▸ **Exercise description**
Look through the records below and copy each line that includes the word "محمول".

▸ **Data for analysis**
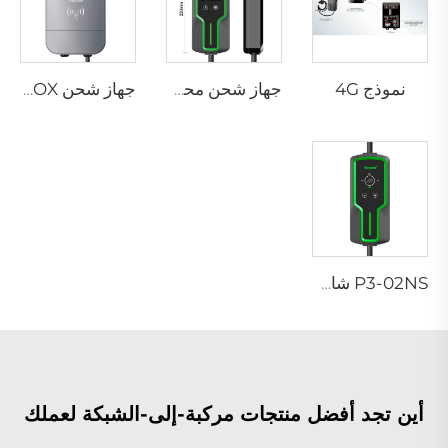
نموذج 4G
جهاز شحن محمول P3-02 لمركبات EV
جهاز شحن PEV-02 AC EV WALLBOX
P3-02NS شاحن محمول لسيارات EV
أين تجد أفضل منتجات مركبة-إلى-الشبكة لعملك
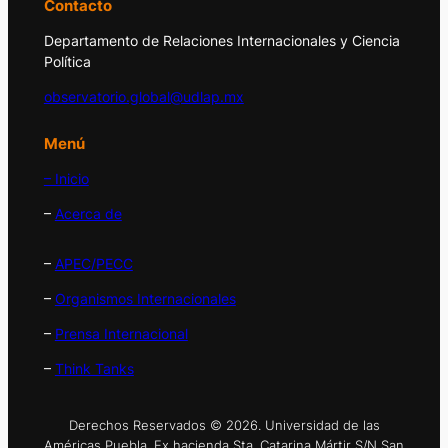
Contacto
Departamento de Relaciones Internacionales y Ciencia
Política
observatorio.global@udlap.mx
Menú
– Inicio
–
Acerca de
–
APEC/PECC
–
Organismos Internacionales
–
Prensa Internacional
–
Think Tanks
Derechos Reservados © 2026. Universidad de las
Américas Puebla. Ex hacienda Sta. Catarina Mártir S/N San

▸ **Answer box**
جهاز شحن محمول P3-02 لمركبات EV
P3-02NS شاحن محمول لسيارات EV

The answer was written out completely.